Ellen Rontal has been volunteering with The Chicago Help Initiative for the past 10 years. An artist by training, she has been creating powerful and moving portraits of some of the people who are guests at our Wednesday meals. Scroll down to see more of her work. As Ellen explains:
“My husband and I moved to Chicago from Detroit 10 years ago so we could be closer to our daughter, son-in-law and two grandchildren. After living in the suburbs for 32 years, moving to downtown Chicago opened up a new world of big city life to me. The opportunity to get involved in the community became my priority, especially with the underprivileged sector of our society. I was introduced to The Chicago Help Initiative by my friend Judy Magill shortly after arriving.

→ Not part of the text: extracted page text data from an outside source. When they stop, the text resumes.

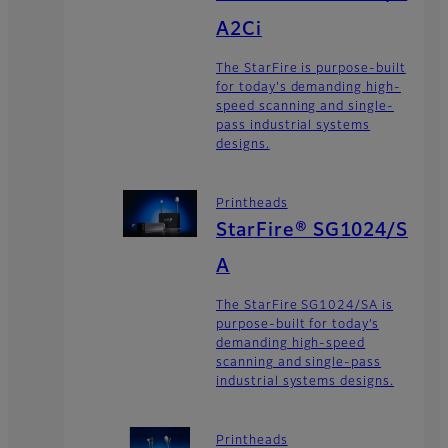
A2Ci
The StarFire is purpose-built
for today's demanding high-
speed scanning and single-
pass industrial systems
designs.
Printheads
StarFire® SG1024/S
A
The StarFire SG1024/SA is
purpose-built for today’s
demanding high-speed
scanning and single-pass
industrial systems designs.
Printheads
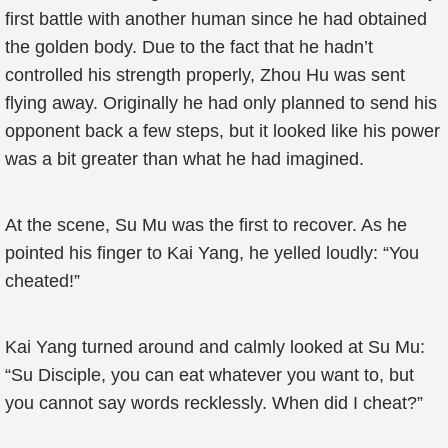
first battle with another human since he had obtained
the golden body. Due to the fact that he hadn’t
controlled his strength properly, Zhou Hu was sent
flying away. Originally he had only planned to send his
opponent back a few steps, but it looked like his power
was a bit greater than what he had imagined.
At the scene, Su Mu was the first to recover. As he
pointed his finger to Kai Yang, he yelled loudly: “You
cheated!”
Kai Yang turned around and calmly looked at Su Mu:
“Su Disciple, you can eat whatever you want to, but
you cannot say words recklessly. When did I cheat?”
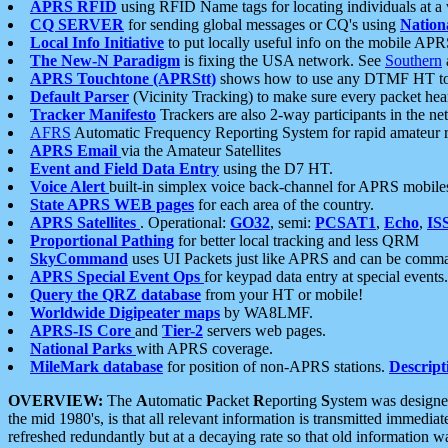
APRS RFID
using RFID Name tags for locating individuals at a
CQ SERVER
for sending global messages or CQ's using
Nation
Local Info Initiative
to put locally useful info on the mobile APR
The New-N Paradigm
is fixing the USA network. See
Southern
APRS Touchtone (APRStt)
shows how to use any DTMF HT to 
Default Parser
(Vicinity Tracking) to make sure every packet heard
Tracker Manifesto
Trackers are also 2-way participants in the n
AFRS
Automatic Frequency Reporting System for rapid amateur 
APRS Email
via the Amateur Satellites
Event and Field Data Entry
using the D7 HT.
Voice Alert
built-in simplex voice back-channel for APRS mobile
State APRS WEB pages
for each area of the country.
APRS Satellites
. Operational:
GO32
, semi:
PCSAT1
,
Echo
,
IS
Proportional Pathing
for better local tracking and less QRM
SkyCommand
uses UI Packets just like APRS and can be com
APRS Special Event Ops
for keypad data entry at special events.
Query the QRZ database
from your HT or mobile!
Worldwide Digipeater maps
by WA8LMF.
APRS-IS Core
and
Tier-2
servers web pages.
National Parks
with APRS coverage.
MileMark database
for position of non-APRS stations.
Descript
OVERVIEW:
The
A
utomatic
P
acket
R
eporting
S
ystem was designed 
the mid 1980's, is that all relevant information is transmitted immediat
refreshed redundantly but at a decaying rate so that old information 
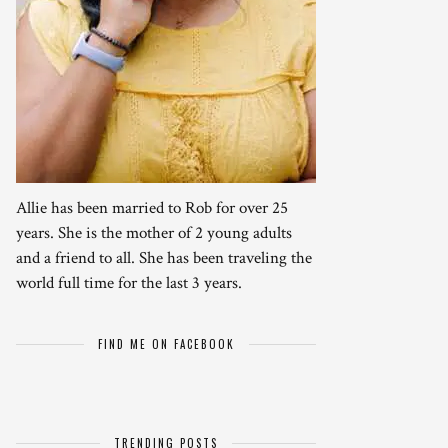
Allie has been married to Rob for over 25
years. She is the mother of 2 young adults
and a friend to all. She has been traveling the
world full time for the last 3 years.
FIND ME ON FACEBOOK
TRENDING POSTS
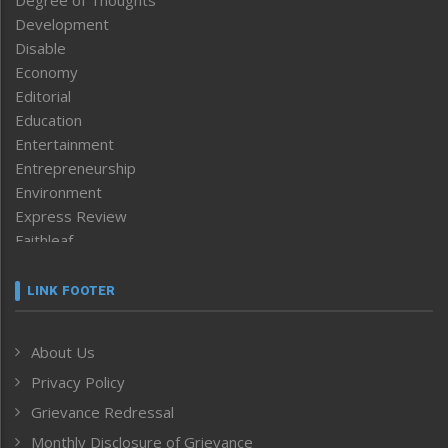
Degree of Thoughts
Development
Disable
Economy
Editorial
Education
Entertainment
Entrepreneurship
Environment
Express Review
Faithleaf
Featured News
Frontpage
LINK FOOTER
Government & Policy
Health
About Us
Human Rights
Privacy Policy
ICAR
India
Grievance Redressal
Infocus
Monthly Disclosure of Grievance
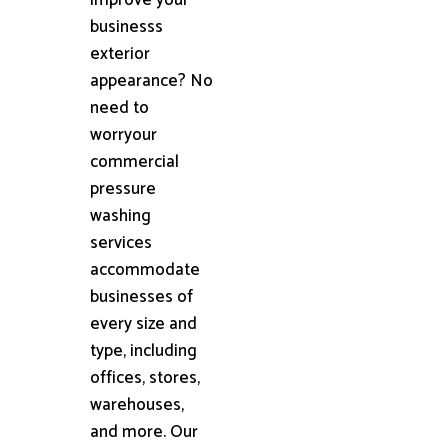
businesss
exterior
appearance? No
need to
worryour
commercial
pressure
washing
services
accommodate
businesses of
every size and
type, including
offices, stores,
warehouses,
and more. Our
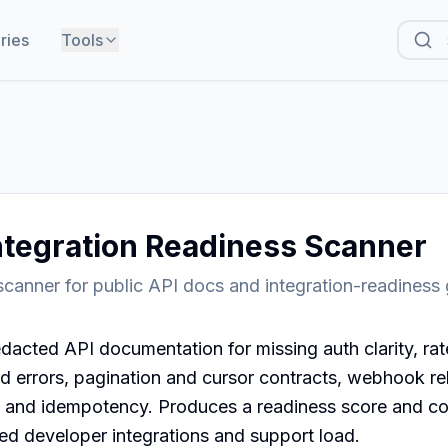
ries
Tools
ntegration Readiness Scanner
canner for public API docs and integration-readiness
dacted API documentation for missing auth clarity, rate-
d errors, pagination and cursor contracts, webhook relia
and idempotency. Produces a readiness score and cop
led developer integrations and support load.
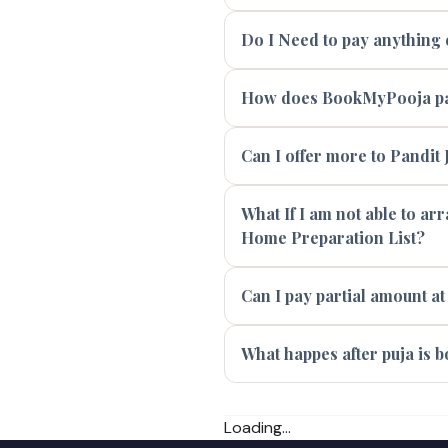
Do I Need to pay anything e
How does BookMyPooja pay
Can I offer more to Pandit J
What If I am not able to ar
Home Preparation List?
Can I pay partial amount at
What happes after puja is 
Loading...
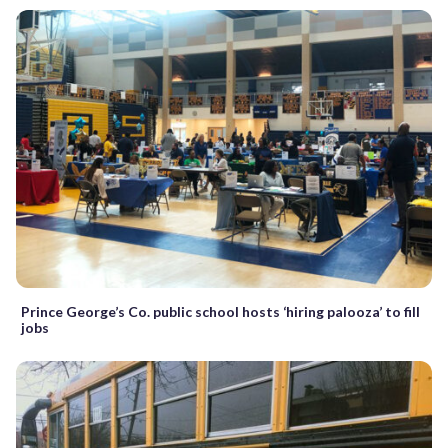
Prince George’s Co. public school hosts ‘hiring palooza’ to fill
jobs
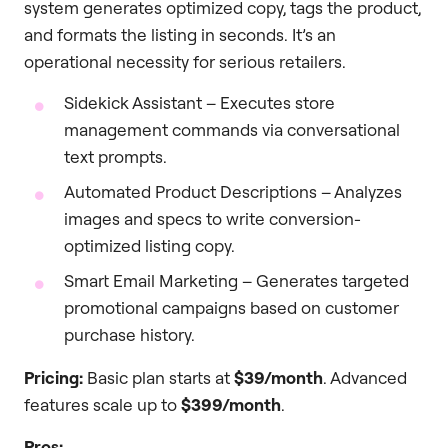
system generates optimized copy, tags the product,
and formats the listing in seconds. It’s an
operational necessity for serious retailers.
Sidekick Assistant – Executes store
management commands via conversational
text prompts.
Automated Product Descriptions – Analyzes
images and specs to write conversion-
optimized listing copy.
Smart Email Marketing – Generates targeted
promotional campaigns based on customer
purchase history.
Pricing:
Basic plan starts at
$39/month
. Advanced
features scale up to
$399/month
.
Pros:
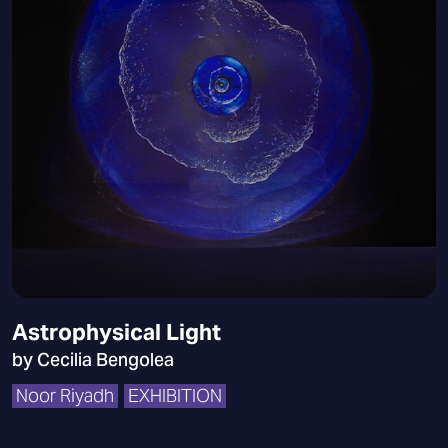
Astrophysical Light
by Cecilia Bengolea
Noor Riyadh
EXHIBITION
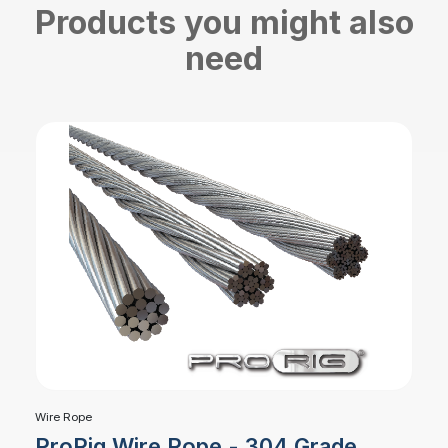
Products you might also
need
Wire Rope
ProRig Wire Rope - 304 Grade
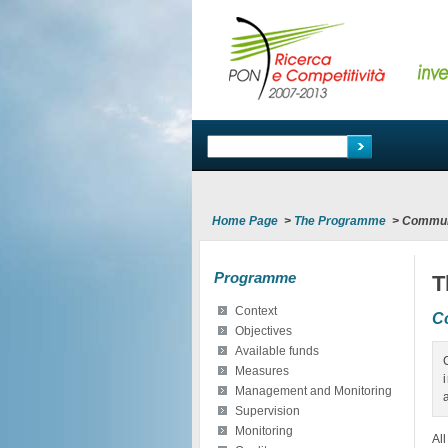
Home Page
>
The Programme
>
Commun
Programme
T
Context
C
Objectives
Available funds
Measures
Management and Monitoring
Supervision
Monitoring
Al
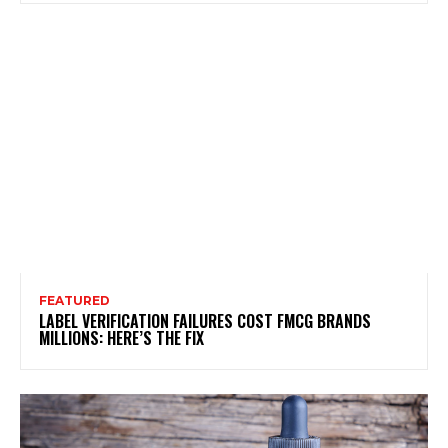
FEATURED
LABEL VERIFICATION FAILURES COST FMCG BRANDS
MILLIONS: HERE’S THE FIX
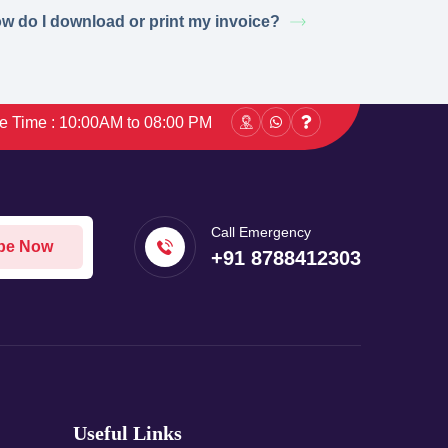
w do I download or print my invoice?
ce Time : 10:00AM to 08:00 PM
Call Emergency
be Now
+91 8788412303
Useful Links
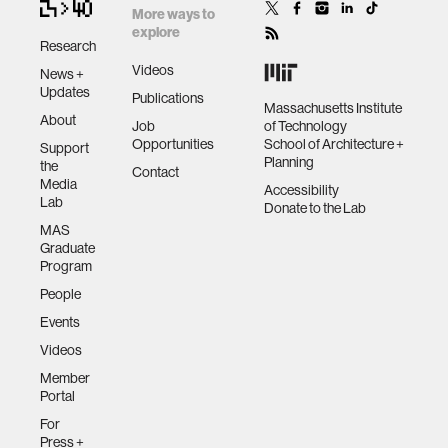
More ways to
explore
Research
Videos
News +
Updates
Publications
Massachusetts Institute
About
Job
of Technology
Opportunities
School of Architecture +
Support
Planning
the
Contact
Media
Accessibility
Lab
Donate to the Lab
MAS
Graduate
Program
People
Events
Videos
Member
Portal
For
Press +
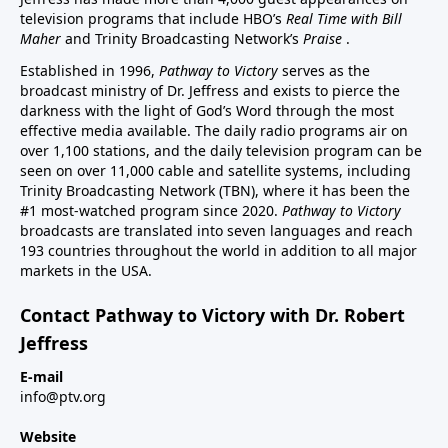
television programs that include HBO’s
Real Time with Bill
Maher
and Trinity Broadcasting Network’s
Praise
.
Established in 1996,
Pathway to Victory
serves as the
broadcast ministry of Dr. Jeffress and exists to pierce the
darkness with the light of God’s Word through the most
effective media available. The daily radio programs air on
over 1,100 stations, and the daily television program can be
seen on over 11,000 cable and satellite systems, including
Trinity Broadcasting Network (TBN), where it has been the
#1 most-watched program since 2020.
Pathway to Victory
broadcasts are translated into seven languages and reach
193 countries throughout the world in addition to all major
markets in the USA.
Contact Pathway to Victory with Dr. Robert
Jeffress
E-mail
info@ptv.org
Website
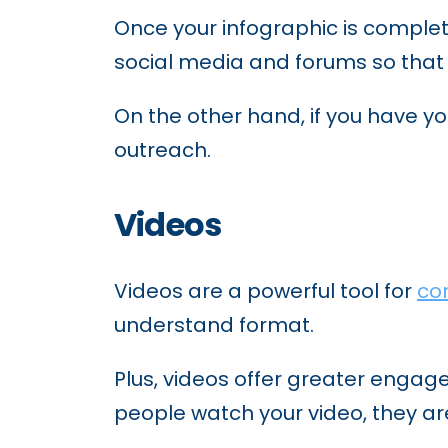
Once your infographic is complet
social media and forums so that vi
On the other hand, if you have y
outreach.
Videos
Videos are a powerful tool for
co
understand format.
Plus, videos offer greater enga
people watch your video, they are 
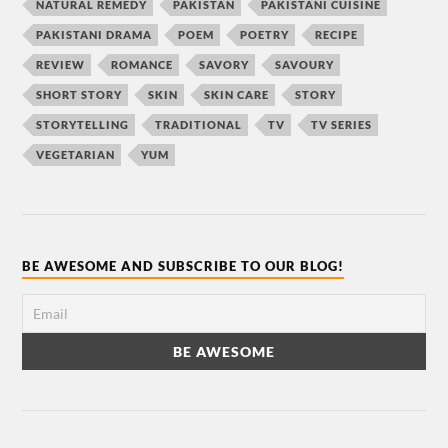
NATURAL REMEDY
PAKISTAN
PAKISTANI CUISINE
PAKISTANI DRAMA
POEM
POETRY
RECIPE
REVIEW
ROMANCE
SAVORY
SAVOURY
SHORT STORY
SKIN
SKIN CARE
STORY
STORYTELLING
TRADITIONAL
TV
TV SERIES
VEGETARIAN
YUM
BE AWESOME AND SUBSCRIBE TO OUR BLOG!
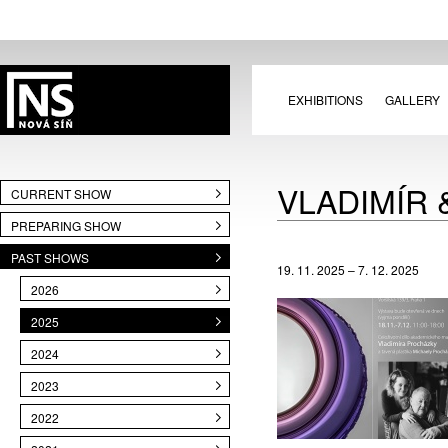
EXHIBITIONS
GALLERY
VLADIMÍR
CURRENT SHOW
PREPARING SHOW
PAST SHOWS
19. 11. 2025 – 7. 12. 2025
2026
2025
2024
2023
2022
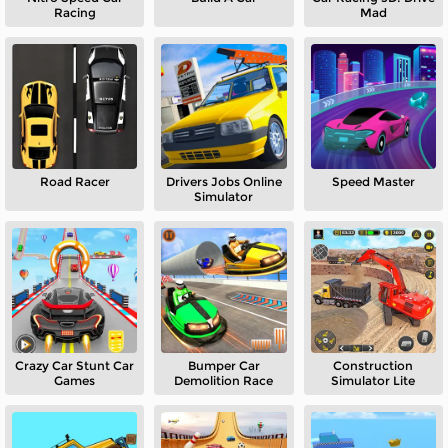
Racing
Mad
Road Racer
Drivers Jobs Online
Speed Master
Simulator
Crazy Car Stunt Car
Bumper Car
Construction
Games
Demolition Race
Simulator Lite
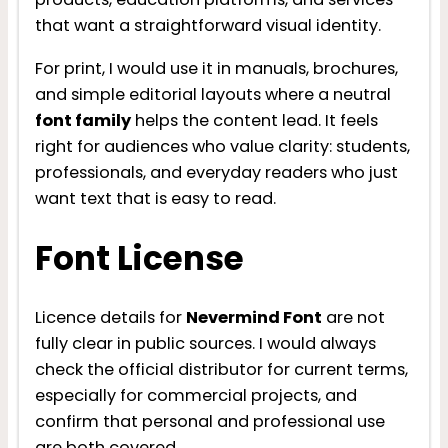
that want a straightforward visual identity.
For print, I would use it in manuals, brochures,
and simple editorial layouts where a neutral
font family
helps the content lead. It feels
right for audiences who value clarity: students,
professionals, and everyday readers who just
want text that is easy to read.
Font License
Licence details for
Nevermind Font
are not
fully clear in public sources. I would always
check the official distributor for current terms,
especially for commercial projects, and
confirm that personal and professional use
are both covered.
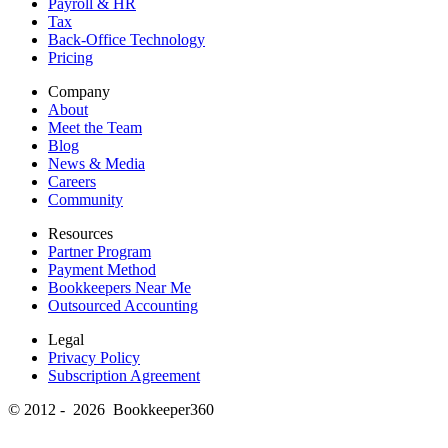
Payroll & HR
Tax
Back-Office Technology
Pricing
Company
About
Meet the Team
Blog
News & Media
Careers
Community
Resources
Partner Program
Payment Method
Bookkeepers Near Me
Outsourced Accounting
Legal
Privacy Policy
Subscription Agreement
© 2012 - 2026 Bookkeeper360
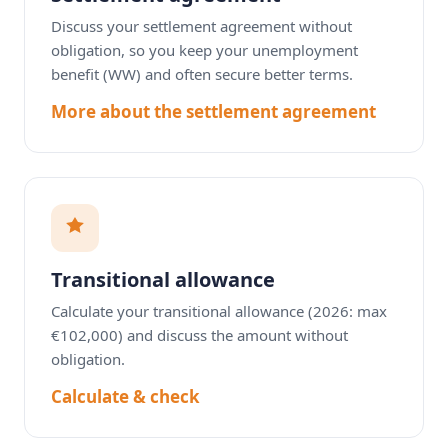
Discuss your settlement agreement without
obligation, so you keep your unemployment
benefit (WW) and often secure better terms.
More about the settlement agreement
Transitional allowance
Calculate your transitional allowance (2026: max
€102,000) and discuss the amount without
obligation.
Calculate & check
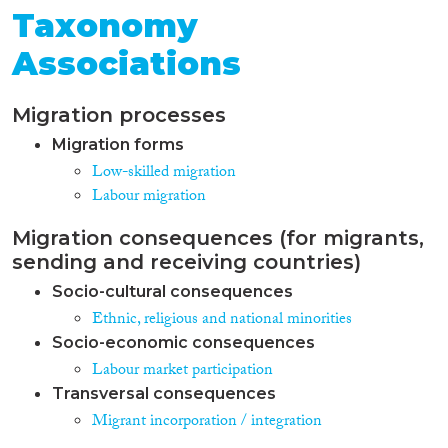
Taxonomy
Associations
Migration processes
Migration forms
Low-skilled migration
Labour migration
Migration consequences (for migrants,
sending and receiving countries)
Socio-cultural consequences
Ethnic, religious and national minorities
Socio-economic consequences
Labour market participation
Transversal consequences
Migrant incorporation / integration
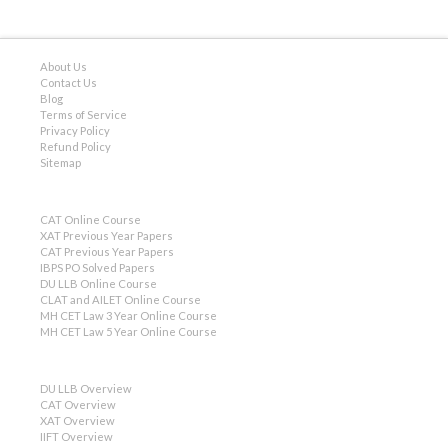
About Us
Contact Us
Blog
Terms of Service
Privacy Policy
Refund Policy
Sitemap
CAT Online Course
XAT Previous Year Papers
CAT Previous Year Papers
IBPS PO Solved Papers
DU LLB Online Course
CLAT and AILET Online Course
MH CET Law 3 Year Online Course
MH CET Law 5 Year Online Course
DU LLB Overview
CAT Overview
XAT Overview
IIFT Overview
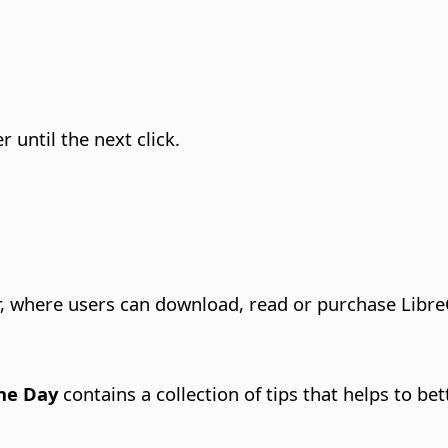
until the next click.
 where users can download, read or purchase LibreO
the Day
contains a collection of tips that helps to be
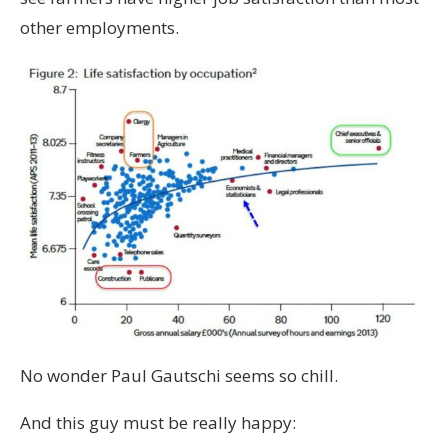
other employments.
No wonder Paul Gautschi seems so chill.
And this guy must be really happy:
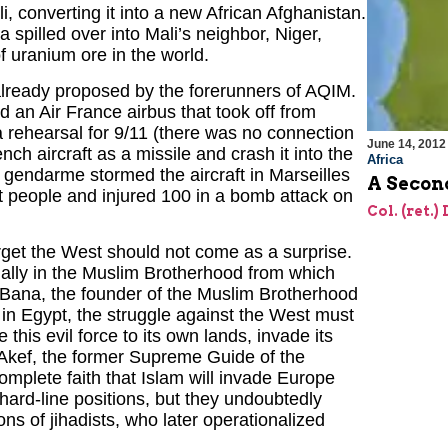
li, converting it into a new African Afghanistan.
 spilled over into Mali’s neighbor, Niger,
f uranium ore in the world.
already proposed by the forerunners of AQIM.
d an Air France airbus that took off from
a rehearsal for 9/11 (there was no connection
June 14, 2012
ch aircraft as a missile and crash it into the
Africa
 gendarme stormed the aircraft in Marseilles
A Secon
ht people and injured 100 in a bomb attack on
Col. (ret.)
arget the West should not come as a surprise.
cially in the Muslim Brotherhood from which
-Bana, the founder of the Muslim Brotherhood
e in Egypt, the struggle against the West must
e this evil force to its own lands, invade its
kef, the former Supreme Guide of the
mplete faith that Islam will invade Europe
hard-line positions, but they undoubtedly
ons of jihadists, who later operationalized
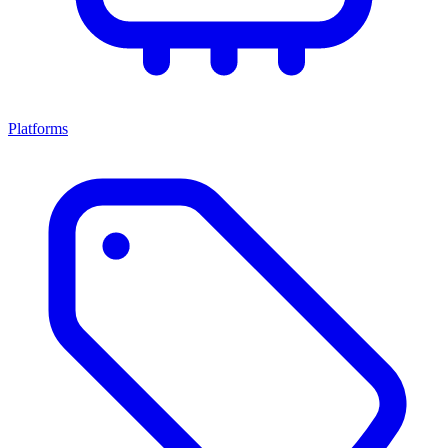
Platforms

“Volunteering with CHI has enriched my life in so many ways, mainly through the people I’ve met, my fellow volunteers and the people we serve. While working in the kitchen and giving out meals, I developed relationships with the men and women who come for dinner. In the process I realized the powerful effect of the lonesomeness of poverty. This feeling created an idea to show others through art that these ‘faceless people,’ who are ignored on the streets, are individual, important human beings.
“For me, this was a natural project for me to undertake. I have always been an artist, graduating the University of Michigan with a Bachelor of Fine Arts in painting, working in commercial art, starting a greeting card company, and owning a Native American art gallery in Detroit for 15 years.
“Through my pencil portraits, I want to focus on giving these homeless individuals a name and identity. In using pencil, I am able to use the nuance of line and shadow to gather an authenticity of emotion and personality.
“My goal is to exhibit the drawings as a body of work to personalize a seminar addressing the ramifications of homelessness.”